Professor Jill Halstead

Griegakademiet – Institutt for musikk, Universitetet i Bergen (she/her)

Unruly Listeners: Collaboration, participation, and the undoing of auditory norms 

As Pablo Helguera notes, “participation,  as a blanket term, can quickly lose its meaning around art”.  His tentative taxonomy of nominaldirected, creative and collaborative modes of participation can be seen as points of a compass useful when navigating the complex landspace of social engaged arts practice.  

In this presentation I will focus on practices of collaboration that seek to counter normative regimes, and processes of marginalisation that delegitimise coming-together. Thinking with Pauline Oliveros and Sara Ahmed, and examples form my own interdisciplinary work, I will reflect on how practices of sonic engagement raise important questions as to how sound and listening can contribute to fostering human relationalities within situations of struggle and loss.

Jill Halstead is a musician and writer. Through her publications and creative practice work she addresses issues of gender and difference in relation to creativity and musical participation.  She has specialized in interdisciplinary projects with marginalised communities, most recently including participatory work with elders, and creating music for film and dance theatre works about the social stigmatization of aging and dis/ability.  Since 2018 she has collaborated with Brandon LaBelle on the artistic research project Social Acoustics which explores listening as a social practice.  She currently leads Music4Change, and the Erasmus+ funded project focused on social and environmental sustainability in music research and education.

Dr Xenia Pestova Bennett

Freelance composer and performer (she/her) 

Birds, seascapes and plastic debris: the audience as co-creator in environmental music

The overwhelming impact and fallout of the human presence on our planet can be difficult to grasp and painful to come to terms with.

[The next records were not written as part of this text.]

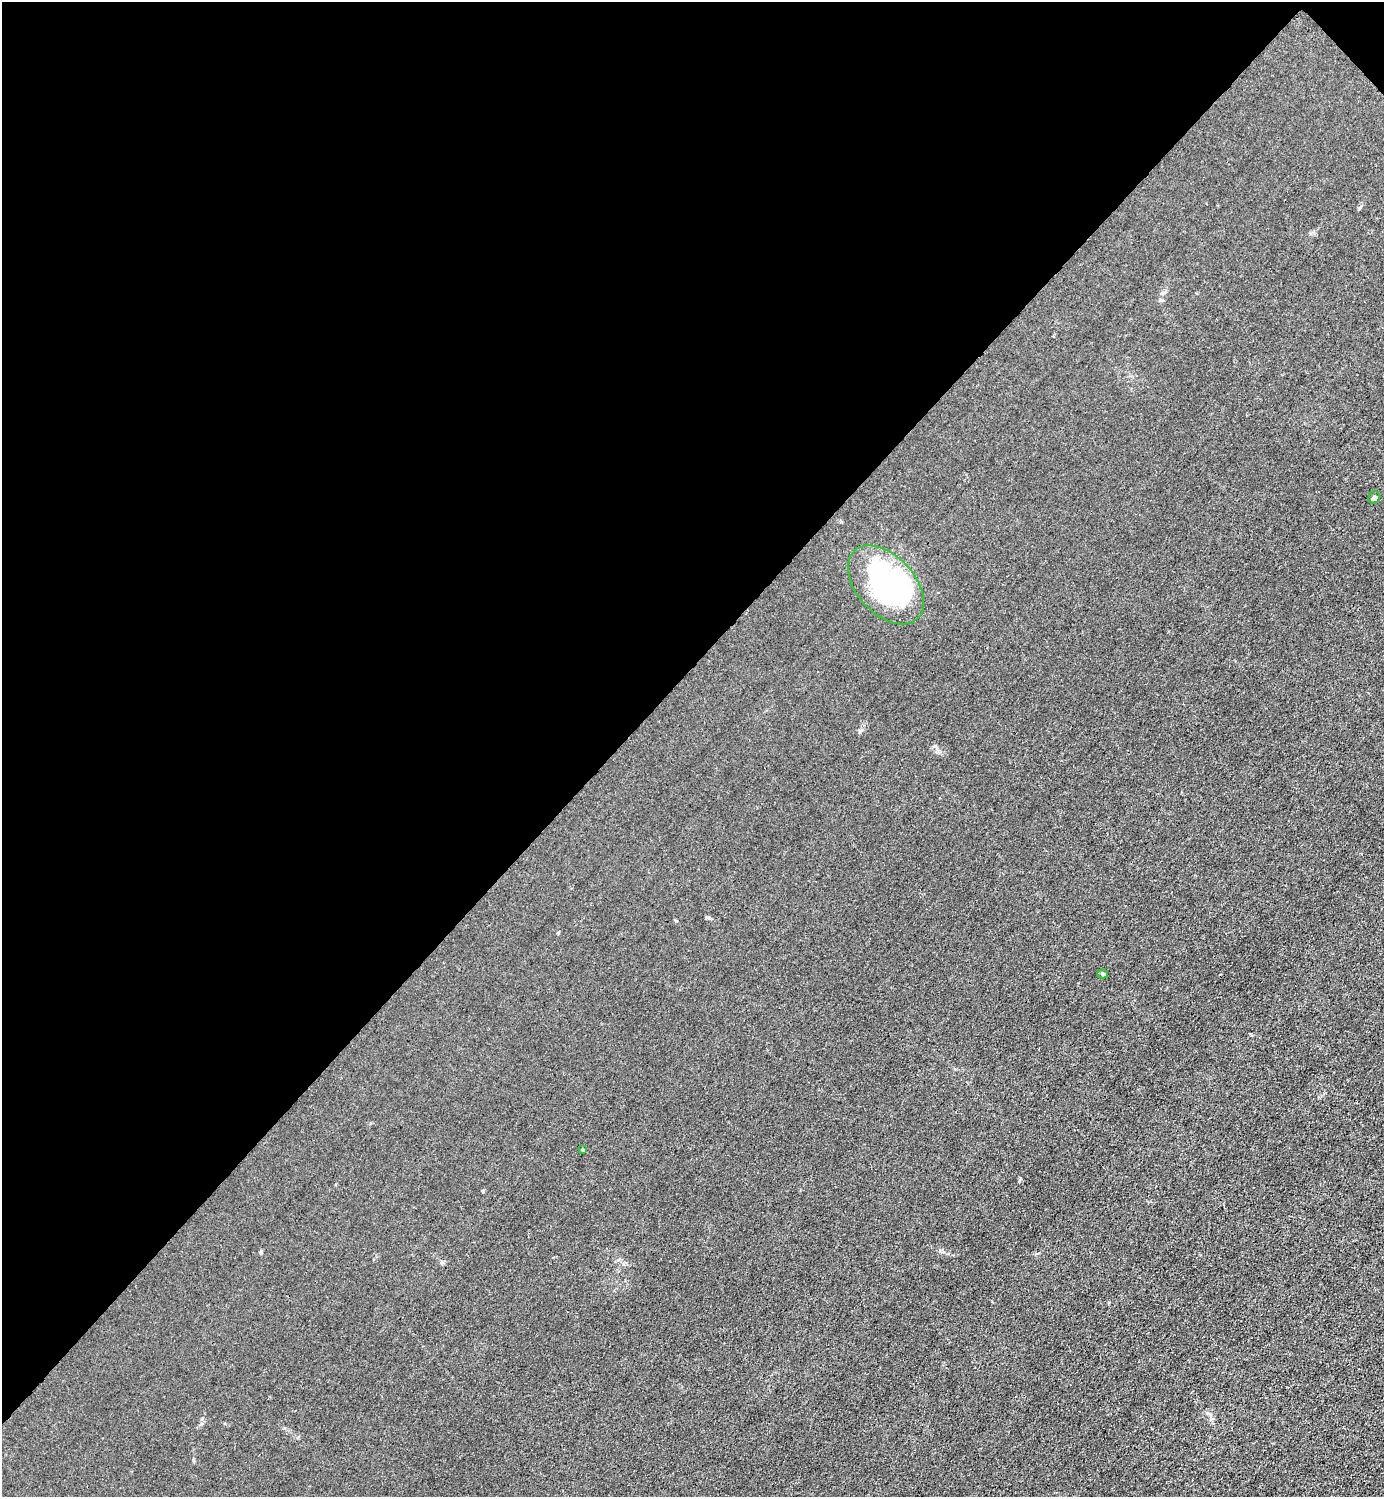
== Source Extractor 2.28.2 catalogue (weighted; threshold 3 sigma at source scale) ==
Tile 2 of 4 x 4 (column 2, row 1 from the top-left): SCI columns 1683-3064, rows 4488-5982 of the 5985 x 5985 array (HDU 1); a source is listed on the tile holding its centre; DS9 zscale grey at full resolution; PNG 1386 x 1499 px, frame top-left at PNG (2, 2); each listed source drawn as its Kron ellipse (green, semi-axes under 4 px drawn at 4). Shown black and unused: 45% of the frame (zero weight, under 3 of 4 exposures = <1% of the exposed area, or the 3 px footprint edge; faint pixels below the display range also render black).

How can we collectively make sense of this changing world as artists? 

Pianist and composer Xenia Pestova Bennett presents two contrasting keyboard works confronting the boundaries of the musical instrument that carries more weight of tradition than any other: the concert grand piano. 

From near-extinction and miraculous return of endangered bird species in New Zealand situated within a collaborative electronic soundscape by Miriama Young to plastic debris choking the coastlines of Northern Ireland and stifling the voice of the piano in a new work by Pestova Bennett, these pieces open an invitation to join in a search for new ways of listening, connection with the environment and our place within it.

Described as “a powerhouse of contemporary keyboard repertoire” (Tempo), pianist and composer Xenia Pestova Bennett has earned an international reputation as a leading proponent of uncompromising music. Her work spans a wide range of sound worlds, styles and genres from classical to contemporary art music, free improvisation, experimental electronica and avant-pop. Her music is featured in the 2023 film “Get Well Soon” by acclaimed director Ian Pons Jewell.